— 提示された文章 —
近田洋一さん、
あなたの優しく大らかな魂が
会場の隅々にまで漂っている、
そんな、きょうの上映会でした。
あなたとの出会いは、昨年4月にさかのぼります。
『ひめゆり』マスコミ試写会のとき
緊張して声の出ない僕にかわって、
すくっと立ち上がり、演説してくれた近田さん。
「僕は長いこと沖縄で新聞記者をしていたが、
ひめゆりの方々の話は、いくら聞こうとしても聞けなかった。
それがこうしてドキュメンタリー映画として観れたこと、
ひめゆりの皆さんがこれだけ語ってくれたことに驚いた。
マスコミの皆さん、ぜひ、この映画を応援してください」
それがあなたとの初めての出会いでした。
後で知ったことですが、あたなは、
沖縄本土復帰後に琉球新報の記者をやめ、
埼玉新聞の編集委員を務めていました。
あの時のあなたの演説の力もあって、
多くの記者やライターたちが
『ひめゆり』を取り上げてくれたのだと思います。
それ以来ずっと、あなたを父親のように慕って来ました。

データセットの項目
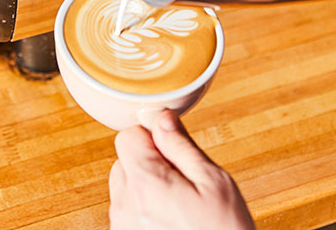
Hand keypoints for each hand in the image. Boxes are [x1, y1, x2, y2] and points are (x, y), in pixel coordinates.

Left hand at [109, 109, 253, 229]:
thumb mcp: (215, 183)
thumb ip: (182, 146)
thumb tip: (160, 116)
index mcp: (145, 183)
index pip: (127, 136)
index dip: (153, 138)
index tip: (174, 152)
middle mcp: (124, 205)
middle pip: (124, 162)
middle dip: (150, 165)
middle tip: (184, 185)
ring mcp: (121, 226)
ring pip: (125, 188)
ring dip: (146, 190)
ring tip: (180, 209)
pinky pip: (127, 213)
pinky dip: (144, 213)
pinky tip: (172, 224)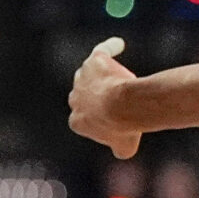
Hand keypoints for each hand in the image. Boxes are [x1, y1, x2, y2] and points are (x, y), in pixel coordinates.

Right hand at [68, 37, 143, 157]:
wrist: (124, 106)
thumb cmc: (124, 127)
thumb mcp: (124, 147)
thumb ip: (121, 149)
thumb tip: (122, 152)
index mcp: (76, 121)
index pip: (85, 119)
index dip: (100, 118)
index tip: (113, 119)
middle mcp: (74, 97)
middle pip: (85, 95)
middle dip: (98, 97)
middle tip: (118, 100)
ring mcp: (82, 78)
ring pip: (91, 75)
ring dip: (103, 76)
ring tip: (119, 77)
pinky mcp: (93, 62)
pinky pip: (101, 51)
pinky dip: (110, 47)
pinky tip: (119, 44)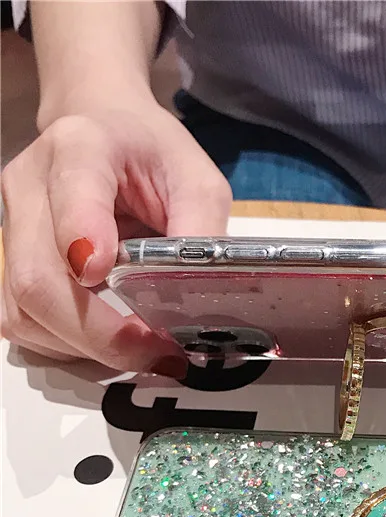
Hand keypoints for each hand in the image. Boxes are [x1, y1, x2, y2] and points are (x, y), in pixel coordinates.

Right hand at [1, 101, 231, 374]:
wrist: (104, 130)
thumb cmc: (154, 155)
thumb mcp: (197, 181)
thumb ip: (202, 229)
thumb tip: (202, 299)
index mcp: (82, 149)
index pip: (71, 192)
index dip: (81, 237)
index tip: (103, 274)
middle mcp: (30, 186)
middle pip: (39, 277)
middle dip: (102, 333)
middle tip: (160, 354)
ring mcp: (11, 226)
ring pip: (24, 308)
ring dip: (86, 347)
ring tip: (144, 353)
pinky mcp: (9, 260)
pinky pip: (22, 319)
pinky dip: (68, 344)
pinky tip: (111, 344)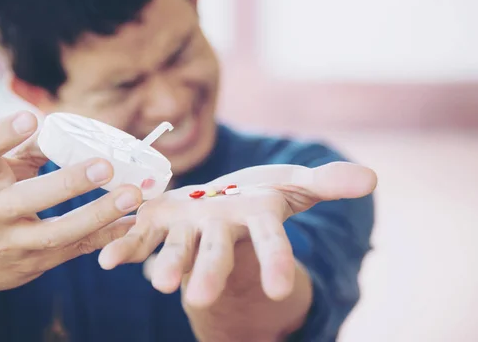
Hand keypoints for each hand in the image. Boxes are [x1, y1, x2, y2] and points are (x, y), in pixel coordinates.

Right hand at [0, 111, 141, 294]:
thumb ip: (30, 148)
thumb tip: (67, 126)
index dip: (0, 135)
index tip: (30, 118)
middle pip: (27, 199)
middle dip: (68, 183)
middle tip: (105, 166)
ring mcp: (14, 244)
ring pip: (58, 232)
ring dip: (99, 214)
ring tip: (132, 195)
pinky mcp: (37, 263)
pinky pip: (77, 249)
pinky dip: (108, 235)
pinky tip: (133, 220)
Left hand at [99, 161, 376, 306]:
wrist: (222, 204)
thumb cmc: (262, 194)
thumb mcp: (296, 183)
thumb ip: (328, 183)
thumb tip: (371, 179)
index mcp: (256, 219)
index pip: (272, 243)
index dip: (276, 262)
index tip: (280, 289)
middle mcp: (222, 231)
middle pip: (218, 254)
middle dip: (209, 273)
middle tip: (195, 297)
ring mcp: (189, 230)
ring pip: (178, 250)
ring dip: (167, 265)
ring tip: (158, 284)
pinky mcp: (159, 220)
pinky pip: (141, 235)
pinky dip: (125, 246)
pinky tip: (106, 258)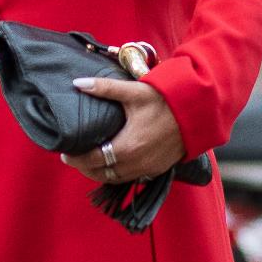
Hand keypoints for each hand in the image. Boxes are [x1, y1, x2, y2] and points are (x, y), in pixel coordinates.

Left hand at [59, 77, 184, 184]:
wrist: (196, 111)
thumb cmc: (164, 100)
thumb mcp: (133, 92)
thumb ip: (104, 88)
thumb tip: (77, 83)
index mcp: (128, 147)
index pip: (93, 160)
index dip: (77, 159)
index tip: (65, 153)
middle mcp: (137, 163)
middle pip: (101, 174)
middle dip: (85, 168)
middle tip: (72, 157)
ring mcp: (148, 169)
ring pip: (116, 178)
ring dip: (100, 172)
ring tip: (89, 161)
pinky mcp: (157, 170)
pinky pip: (130, 177)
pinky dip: (117, 173)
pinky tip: (111, 162)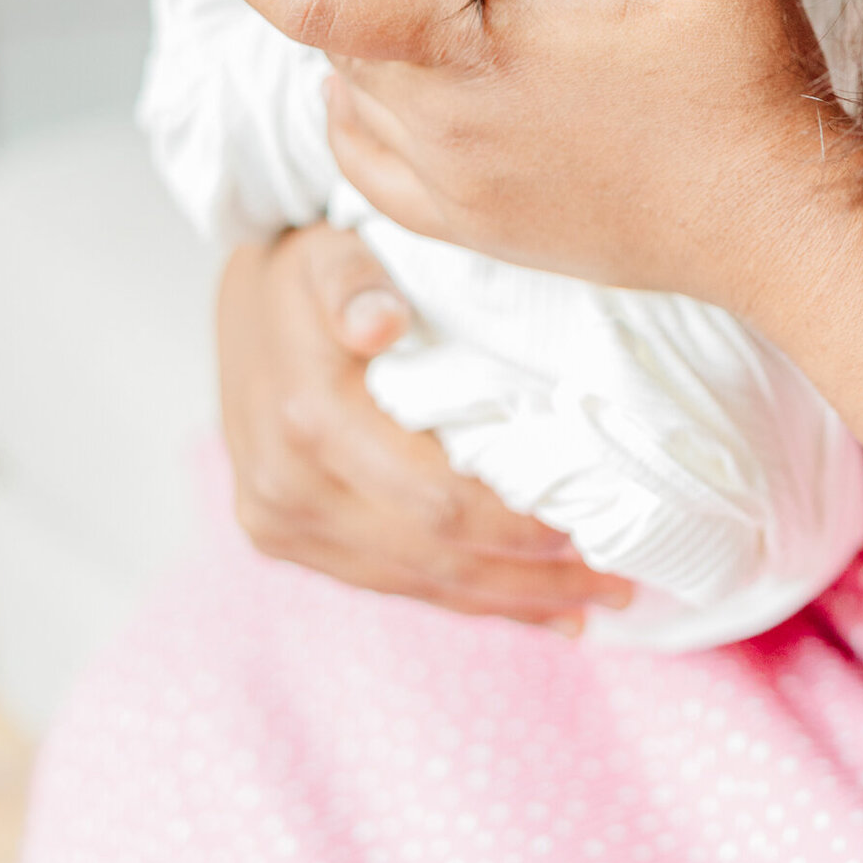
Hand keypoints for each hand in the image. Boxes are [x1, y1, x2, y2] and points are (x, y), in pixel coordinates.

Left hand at [187, 0, 862, 314]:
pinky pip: (371, 170)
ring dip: (341, 45)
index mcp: (484, 47)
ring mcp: (458, 189)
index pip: (315, 1)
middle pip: (327, 42)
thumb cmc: (755, 82)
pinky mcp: (478, 230)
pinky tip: (393, 81)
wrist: (786, 229)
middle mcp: (449, 126)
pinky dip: (358, 116)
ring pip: (342, 104)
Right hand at [217, 220, 633, 628]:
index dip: (515, 526)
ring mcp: (278, 522)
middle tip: (618, 583)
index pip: (434, 500)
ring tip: (589, 605)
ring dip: (506, 601)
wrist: (244, 299)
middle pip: (431, 557)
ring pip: (414, 583)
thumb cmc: (309, 269)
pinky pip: (386, 582)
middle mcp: (284, 487)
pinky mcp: (282, 538)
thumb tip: (378, 321)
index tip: (589, 527)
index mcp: (307, 420)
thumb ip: (357, 283)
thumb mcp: (333, 253)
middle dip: (529, 578)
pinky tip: (527, 609)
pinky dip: (462, 598)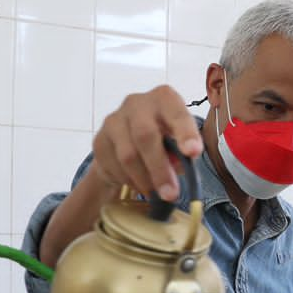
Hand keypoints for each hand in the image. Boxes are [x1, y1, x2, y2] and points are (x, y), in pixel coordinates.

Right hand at [90, 87, 204, 201]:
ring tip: (156, 194)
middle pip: (145, 135)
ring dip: (144, 180)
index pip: (176, 112)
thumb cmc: (164, 138)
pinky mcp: (99, 140)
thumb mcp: (179, 141)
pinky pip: (113, 166)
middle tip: (171, 194)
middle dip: (160, 168)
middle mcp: (137, 103)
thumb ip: (182, 152)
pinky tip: (138, 183)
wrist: (127, 140)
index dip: (185, 132)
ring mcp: (114, 120)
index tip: (193, 153)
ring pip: (127, 155)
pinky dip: (129, 180)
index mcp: (164, 98)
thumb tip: (178, 167)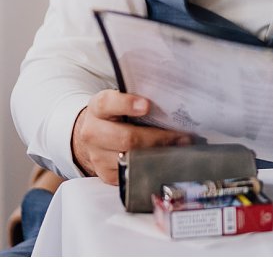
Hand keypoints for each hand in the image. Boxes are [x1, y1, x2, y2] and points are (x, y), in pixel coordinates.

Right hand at [71, 90, 192, 184]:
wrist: (97, 133)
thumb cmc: (118, 114)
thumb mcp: (122, 99)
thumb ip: (140, 98)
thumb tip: (170, 99)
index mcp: (98, 108)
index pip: (107, 104)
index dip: (126, 104)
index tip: (146, 105)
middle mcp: (93, 133)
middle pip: (126, 138)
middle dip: (157, 137)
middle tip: (180, 135)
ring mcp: (97, 156)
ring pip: (132, 158)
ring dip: (159, 153)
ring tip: (179, 147)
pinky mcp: (106, 174)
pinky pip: (133, 173)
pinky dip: (152, 166)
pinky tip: (166, 158)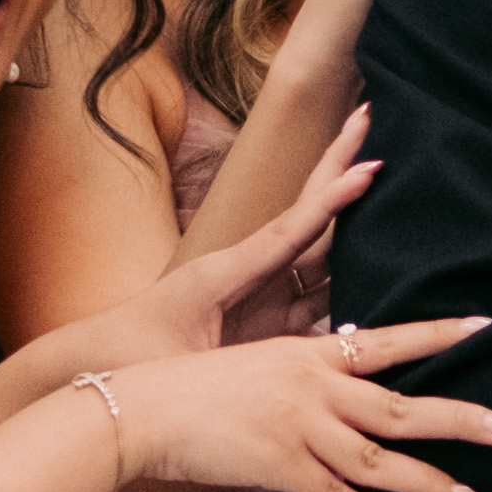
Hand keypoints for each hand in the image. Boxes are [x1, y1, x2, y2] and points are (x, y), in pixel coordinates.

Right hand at [94, 317, 491, 491]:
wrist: (141, 408)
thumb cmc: (193, 386)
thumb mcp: (258, 362)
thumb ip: (305, 375)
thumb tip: (342, 381)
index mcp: (309, 355)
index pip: (389, 340)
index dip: (439, 334)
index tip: (487, 326)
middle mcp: (314, 388)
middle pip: (404, 405)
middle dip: (464, 419)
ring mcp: (299, 430)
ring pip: (382, 460)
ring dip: (433, 484)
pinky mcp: (280, 469)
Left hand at [125, 140, 374, 350]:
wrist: (100, 375)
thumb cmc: (132, 363)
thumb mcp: (178, 362)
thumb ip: (227, 365)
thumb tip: (273, 368)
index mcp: (226, 273)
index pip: (292, 229)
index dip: (331, 201)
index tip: (368, 167)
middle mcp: (250, 276)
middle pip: (310, 217)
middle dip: (338, 168)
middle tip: (369, 116)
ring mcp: (261, 299)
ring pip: (322, 254)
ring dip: (356, 221)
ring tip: (392, 178)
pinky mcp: (266, 326)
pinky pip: (319, 299)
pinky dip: (350, 279)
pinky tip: (381, 264)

— 取り組む課題 —
[a] 近田洋一さんへの文章によると、近田さんは琉球新報の記者をやめた後、どこで何を務めていましたか。
[b] 近田洋一さんへの文章を、最後の文の後から書き継いでください。

— 課題の解答 —
[a] 埼玉新聞の編集委員を務めていました。

[b]
小さな出来事でも、お伝えするとすぐに
あなたは励ましのお手紙をくださいました。
「『ひめゆり』を埼玉の地に広めたい」、
近田さんが、そんな思いで提案して実現した
きょうの埼玉上映会(さいたま生協OB主催)。
1回目(午前)は 544人、
2回目(午後)は 468人、
3回目(夜)は 265人。
前売券が定員以上に売れ
前日に一回上映を追加、
合計1597人もの方々が観てくださいました。
会場には、若い人もたくさんでした。
近田さんが突然、旅立ってしまった先月、
僕もカミさんも、あまりのショックで呆然としてしまい
しばらく何もできませんでした。
いつも隣にいて声をかけてくれるような存在だった近田さん、
辺野古のことを気にかけて僕たちにいつも情報をくれていた近田さん。
あなたの訃報に接し、大きな支えがなくなってしまったような思いでした。
「近田洋一最後の仕事だ」
あなたが親しくしていた方々が、
この上映会を見事に最後までやり遂げてくださいました。
沖縄からは、かつて埼玉に暮らしていたこともある
与那覇百子さんもかけつけました。
百子さんと近田さんは、家族ぐるみのお付き合いでしたね。
きょう、近田さんのご長男、お嬢さんにも
初めてお目にかかりました。
ご長男は、近田さんそっくりの、
大柄で、誠実で、夢を追うタイプ。
お嬢さんは、近田さん奥様似の沖縄美女。
「Coccoさんによろしく」と言っていたけど、
Coccoファンなんですね。
近田さんが蒔いてくれた
埼玉での平和への祈りの種、
これからもっともっと育って行きますように。